> **Text shown**:
In the credentials.yaml above, you may notice that the "update_secrets" variable is set to true for the various tokens. This is deliberate. The variable "{{ token }}" is passed through the pipeline and entered into the configuration at the time of execution, this is done in no time, to ensure that the token can be easily updated, without having to change the entire configuration again. The token can sometimes become invalid, due to unknown causes.

Data Structure

Variable Name Default Value Required Description
name "" yes Name of Credential
new_name "" no Setting this option will change the existing name (looked up via the name field).
copy_from "" no Name or id to copy the credential from. This will copy an existing credential and change any parameters supplied.
description False no Description of of Credential.
organization "" no Organization this Credential belongs to. If provided on creation, do not give either user or team.
credential_type "" no Name of credential type. See below for list of options. More information in Ansible controller documentation.
inputs "" no Credential inputs where the keys are var names used in templating. Refer to the Ansible controller documentation for example syntax. Individual examples can be found at /api/v2/credential_types/ on an controller.
user "" no User that should own this credential. If provided, do not give either team or organization.
team "" no Team that should own this credential. If provided, do not give either user or organization.
state Present no Desired state of the resource.
update_secrets True no True will always change password if user specifies password, even if API gives encrypted for password. False will only set the password if other values change too.

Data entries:
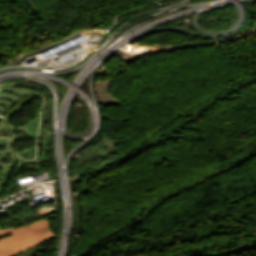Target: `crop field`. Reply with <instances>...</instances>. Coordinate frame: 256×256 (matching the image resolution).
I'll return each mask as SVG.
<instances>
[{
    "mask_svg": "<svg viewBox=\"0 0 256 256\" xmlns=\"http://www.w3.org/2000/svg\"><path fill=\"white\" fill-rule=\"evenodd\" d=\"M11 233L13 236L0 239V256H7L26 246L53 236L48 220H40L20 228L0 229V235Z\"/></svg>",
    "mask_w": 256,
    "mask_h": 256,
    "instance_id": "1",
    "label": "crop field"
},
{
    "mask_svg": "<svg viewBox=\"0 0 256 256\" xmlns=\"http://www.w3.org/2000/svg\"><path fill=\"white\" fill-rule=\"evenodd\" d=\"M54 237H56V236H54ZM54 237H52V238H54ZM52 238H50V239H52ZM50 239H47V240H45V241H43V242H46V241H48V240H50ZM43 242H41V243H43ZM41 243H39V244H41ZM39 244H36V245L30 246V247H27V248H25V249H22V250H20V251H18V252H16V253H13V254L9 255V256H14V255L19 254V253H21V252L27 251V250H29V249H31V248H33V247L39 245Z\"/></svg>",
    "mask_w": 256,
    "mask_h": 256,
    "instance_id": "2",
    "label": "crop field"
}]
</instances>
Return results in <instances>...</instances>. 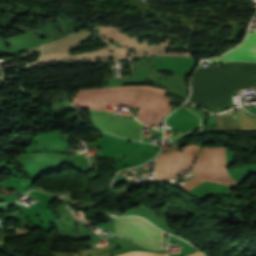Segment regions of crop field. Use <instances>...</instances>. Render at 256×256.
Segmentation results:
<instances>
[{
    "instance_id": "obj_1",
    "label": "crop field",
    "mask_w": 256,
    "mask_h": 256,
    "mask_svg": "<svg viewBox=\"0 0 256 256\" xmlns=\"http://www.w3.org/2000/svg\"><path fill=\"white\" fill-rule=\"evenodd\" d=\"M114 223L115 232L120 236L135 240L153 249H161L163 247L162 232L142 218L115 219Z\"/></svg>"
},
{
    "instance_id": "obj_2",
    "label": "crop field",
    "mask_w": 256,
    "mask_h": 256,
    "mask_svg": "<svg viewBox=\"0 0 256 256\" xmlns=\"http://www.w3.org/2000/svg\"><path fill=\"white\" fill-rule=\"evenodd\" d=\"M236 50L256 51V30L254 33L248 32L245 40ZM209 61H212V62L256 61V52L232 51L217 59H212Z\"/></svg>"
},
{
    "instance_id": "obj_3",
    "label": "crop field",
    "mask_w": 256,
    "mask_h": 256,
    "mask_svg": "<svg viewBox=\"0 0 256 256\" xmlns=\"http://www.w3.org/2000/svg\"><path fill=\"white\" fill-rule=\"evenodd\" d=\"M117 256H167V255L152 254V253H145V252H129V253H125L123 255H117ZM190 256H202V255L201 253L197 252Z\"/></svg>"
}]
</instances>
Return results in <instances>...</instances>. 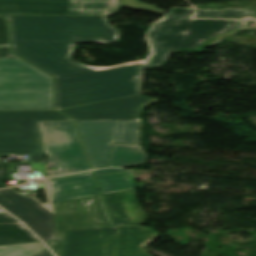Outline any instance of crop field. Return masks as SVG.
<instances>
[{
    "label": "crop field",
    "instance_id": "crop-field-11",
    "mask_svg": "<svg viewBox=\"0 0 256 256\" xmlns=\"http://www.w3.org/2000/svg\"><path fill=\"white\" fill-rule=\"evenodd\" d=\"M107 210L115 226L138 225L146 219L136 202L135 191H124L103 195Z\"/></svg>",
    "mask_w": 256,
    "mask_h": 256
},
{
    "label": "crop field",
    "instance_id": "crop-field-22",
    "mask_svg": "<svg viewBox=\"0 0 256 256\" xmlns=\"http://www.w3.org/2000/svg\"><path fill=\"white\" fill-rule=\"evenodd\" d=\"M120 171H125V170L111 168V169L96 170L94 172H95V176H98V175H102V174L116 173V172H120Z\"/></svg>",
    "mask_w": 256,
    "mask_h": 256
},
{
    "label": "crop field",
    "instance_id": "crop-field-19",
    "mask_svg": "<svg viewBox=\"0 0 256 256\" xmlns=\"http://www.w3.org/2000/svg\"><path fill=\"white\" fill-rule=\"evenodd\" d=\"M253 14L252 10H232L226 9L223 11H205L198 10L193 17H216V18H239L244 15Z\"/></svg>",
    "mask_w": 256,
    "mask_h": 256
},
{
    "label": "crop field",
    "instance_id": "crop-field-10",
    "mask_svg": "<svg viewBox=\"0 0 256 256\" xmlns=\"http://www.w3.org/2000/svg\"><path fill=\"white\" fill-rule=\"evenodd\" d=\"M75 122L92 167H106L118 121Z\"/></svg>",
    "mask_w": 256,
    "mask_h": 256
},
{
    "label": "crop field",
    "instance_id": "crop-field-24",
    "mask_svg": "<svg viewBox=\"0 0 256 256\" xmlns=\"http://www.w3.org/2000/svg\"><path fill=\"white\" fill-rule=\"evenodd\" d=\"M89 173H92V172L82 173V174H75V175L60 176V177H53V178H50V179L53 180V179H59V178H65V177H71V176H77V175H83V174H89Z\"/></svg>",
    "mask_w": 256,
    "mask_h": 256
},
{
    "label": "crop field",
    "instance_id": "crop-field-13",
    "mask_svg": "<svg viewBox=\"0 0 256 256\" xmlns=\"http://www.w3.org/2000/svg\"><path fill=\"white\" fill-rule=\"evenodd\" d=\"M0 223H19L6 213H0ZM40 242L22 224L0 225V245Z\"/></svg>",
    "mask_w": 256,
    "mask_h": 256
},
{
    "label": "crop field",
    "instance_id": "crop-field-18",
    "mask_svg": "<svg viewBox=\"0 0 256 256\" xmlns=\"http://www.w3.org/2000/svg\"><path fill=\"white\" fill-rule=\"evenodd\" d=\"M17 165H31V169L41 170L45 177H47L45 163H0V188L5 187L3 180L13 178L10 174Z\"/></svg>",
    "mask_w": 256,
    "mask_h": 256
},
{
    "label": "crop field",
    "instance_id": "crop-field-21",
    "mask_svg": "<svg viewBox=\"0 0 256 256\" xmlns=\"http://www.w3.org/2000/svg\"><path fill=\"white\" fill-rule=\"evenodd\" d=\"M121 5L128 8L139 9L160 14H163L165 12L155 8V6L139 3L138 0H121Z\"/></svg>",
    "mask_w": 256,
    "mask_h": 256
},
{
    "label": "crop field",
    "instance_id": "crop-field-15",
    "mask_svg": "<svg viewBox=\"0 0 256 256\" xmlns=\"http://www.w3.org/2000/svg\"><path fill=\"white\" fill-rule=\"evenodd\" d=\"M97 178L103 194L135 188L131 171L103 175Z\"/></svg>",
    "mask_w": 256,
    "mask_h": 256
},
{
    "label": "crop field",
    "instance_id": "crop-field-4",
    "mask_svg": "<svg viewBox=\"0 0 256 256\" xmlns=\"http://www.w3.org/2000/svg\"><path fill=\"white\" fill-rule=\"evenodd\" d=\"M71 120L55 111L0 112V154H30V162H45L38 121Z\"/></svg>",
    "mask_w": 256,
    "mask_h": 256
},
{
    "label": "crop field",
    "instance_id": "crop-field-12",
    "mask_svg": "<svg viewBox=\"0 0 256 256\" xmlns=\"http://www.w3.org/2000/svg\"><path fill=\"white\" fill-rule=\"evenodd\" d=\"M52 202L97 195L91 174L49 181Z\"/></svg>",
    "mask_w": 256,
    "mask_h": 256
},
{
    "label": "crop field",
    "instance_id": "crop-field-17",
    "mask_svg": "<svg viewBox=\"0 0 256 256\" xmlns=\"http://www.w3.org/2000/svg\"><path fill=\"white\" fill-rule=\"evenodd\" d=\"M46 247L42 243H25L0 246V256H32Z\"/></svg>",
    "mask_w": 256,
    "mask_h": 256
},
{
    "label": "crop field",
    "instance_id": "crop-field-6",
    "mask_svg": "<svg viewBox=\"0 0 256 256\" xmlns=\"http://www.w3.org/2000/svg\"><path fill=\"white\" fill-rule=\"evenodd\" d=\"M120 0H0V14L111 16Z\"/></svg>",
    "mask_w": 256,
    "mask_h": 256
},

> **Tasks for this exercise**:
a) Answer these questions using the credential documentation:
(i) What default value does the table give for "update_secrets"?
(ii) Which variable, when set, changes the existing name of a credential?
(iii) Where can individual examples of credential inputs be found?
b) Carry on the credential documentation from its last line.

> **Replies**:
a)
(i) True
(ii) new_name
(iii) At /api/v2/credential_types/ on a controller.

b)
templates.yaml

Example:

--- 
controller_job_templates_all:

  - name: CaC_config_template
    description: Config As Code AAP
    organization: Default
    project: CaC_project
    inventory: CaC_inventory
    playbook: main.yml
    job_type: run
    fact_caching_enabled: false
    credentials:
      - ansible
      - infra_vault
    concurrent_jobs_enabled: false
    ask_scm_branch_on_launch: false
    ask_tags_on_launch: false
    ask_verbosity_on_launch: false
    ask_variables_on_launch: true
    extra_vars:
      instances: localhost
    execution_environment: Default execution environment
    survey_enabled: false
    survey_spec: {}

The only template that is currently created in the default organization is the CaC template, to be able to perform the configuration updates from the controller itself. Of course, more templates can be added here where necessary.

Data Structure

Variable Name Default Value Required Type Description
name "" yes str Name of Job Template
new_name "" str no Setting this option will change the existing name (looked up via the name field).
copy_from "" no str Name or id to copy the job template from. This will copy an existing credential and change any parameters supplied.
description False no str Description to use for the job template.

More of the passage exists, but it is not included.